Veronica looked at her strangely, which she'd expected. That was definitely their way. "Who's Roberto Nalbandion?"

"I have no idea."

The expression got stranger and she reveled in her own mental game of I Know Something You Don't Know. "Okay, forgive me if as of yet, I'm unimpressed."

Alright. Enough fun with the She-Bond. "I don't know who he is but I do know that someone purchased his Argentinean passport off of eBay and had it shipped to the airport at Marriott."

Veronica smiled a delighted smile, a proud smile, and Mac loved it. It wasn't often she got to out-sleuth a sleuth. Sure, to her it was only a couple days work, barely a broken sweat to be found. But to those that weren't quite so fetishly attached to their computers, she was a freaking genius. She liked that.

Growing up, there hadn't been a lot of people she would call friends. Her eccentric tastes matched with her parents' bank balance had always kept her on the outskirts of most crowds. Her computer prowess had earned her a small following among the hackers and the hopelessly clueless, but it was never about her.

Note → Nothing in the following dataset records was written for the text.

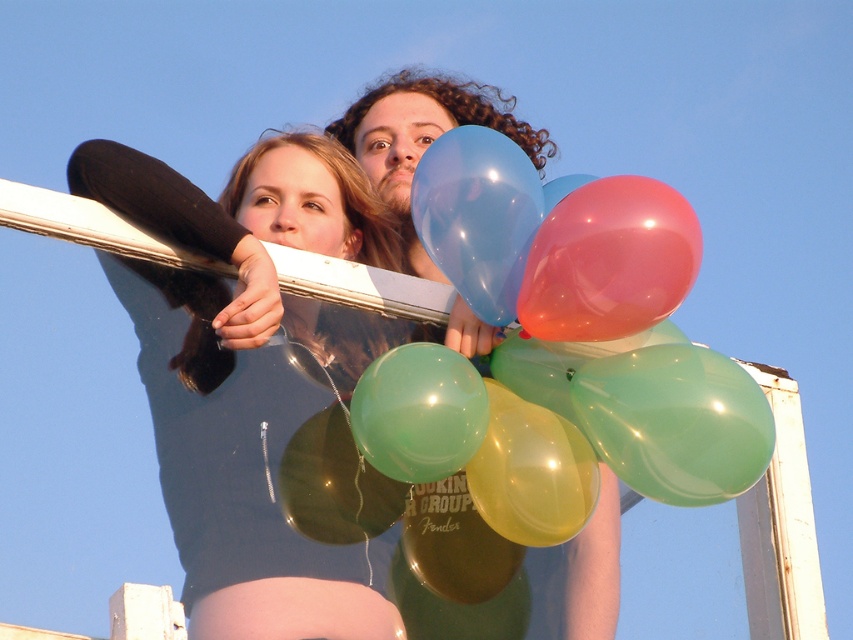
Question: Can you confirm if smooth black hair at upper center is thinner than translucent glossy balloon at upper center?

Choices:
 (A) yes
 (B) no

Answer: (B)

Question: Which point is farther from the camera taking this photo?

Choices:
 (A) (160, 467)
 (B) (224, 212)

Answer: (B)

Question: Which object is positioned farthest from the smooth black hair at upper center?

Choices:
 (A) translucent glossy balloons at upper center
 (B) matte black hoodie at upper left
 (C) translucent glossy balloon at upper center

Answer: (C)

Question: Which of the following is the farthest from the observer?

Choices:
 (A) (352, 188)
 (B) (534, 256)
 (C) (329, 365)

Answer: (A)

Question: Does translucent glossy balloons at upper center appear on the right side of smooth black hair at upper center?

Choices:
 (A) no
 (B) yes

Answer: (B)

Question: Is translucent glossy balloons at upper center above matte black hoodie at upper left?

Choices:
 (A) no
 (B) yes

Answer: (A)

Somehow, with Veronica it was. Even if it was usually about computers, too. Still, there was something real about the girl. Something she hadn't seen very often before. It was nice, to have a girlfriend.

She had already called the sheriff's department and given them what information Logan had given her about the phone Veronica was using. They were in the process of contacting the provider, obtaining a warrant, and activating the trace. While she waited for that call though, she would do what she could to find these witnesses.

So she looked into Goodman's past. He had been the owner of the Neptune Sharks baseball team (where Lucky had been a batboy). Before that he'd founded a very successful fast food chain.

Wait, what?

She'd been flipping through screens so quickly that she almost missed the small black and white picture in the corner of the window, the online newspaper article proudly proclaiming: "SHARKS LEAD WITH UNDEFEATED SEASON." What she hadn't noticed was that the picture hadn't been of grown men...

The ringing of the phone startled her, though the sound was quickly imbedding itself in her brain. Logan. Keith. Teachers. Reporters. The sheriff's department. All of them wanted a minute of her time tonight.

"Mars Investigations," she answered absently, hoping it wasn't another reporter. She was getting really tired of the reporters.

"Who's this?" Not the usual greeting.

"That depends. Who's this?"

"Weevil," the guy said, and she recognized the attitude. "What are you people doing, playing musical detective?"

"Name's Mac. I'm running the computer on Veronica's rescue operation," she answered his first question, not even bothering with the second. "Is there a reason you called or are you just wasting my time for the heck of it? Veronica—"

"Left a message in Escondido," he finished, and her mouth snapped shut. "On a mirror. In blood. Pretty sure it was hers, too, so you'd best be telling me what's up."

"You first. What'd the message say?"

"Headin' east in a white Focus. Plate number TWV 668."

She sighed. They knew all that from the motel clerk's DMV records. Still, it was good to know Veronica had left breadcrumbs…even if they were in blood and bullet wounds. "We have an open line on a cell she's hiding," she said, feeling like she owed him an explanation. "The sheriff's department is working on a trace right now. Should have her location within minutes."

She could almost see the head nod in his silence. "Alright. Keep me informed."

He left her with his number and a few bits of sarcasm. Seemed vaguely inappropriate, but a little humor in an otherwise morose situation was more than moderately welcomed. When the phone rang again a minute later, she almost expected to hear his voice.

Instead she heard that of the deputy she'd talked to before. "Mac, I've got a couple gems for you."

She smiled. "Hit me."

Once she'd heard her fill and the line clicked, she dialed faster than she ever thought possible.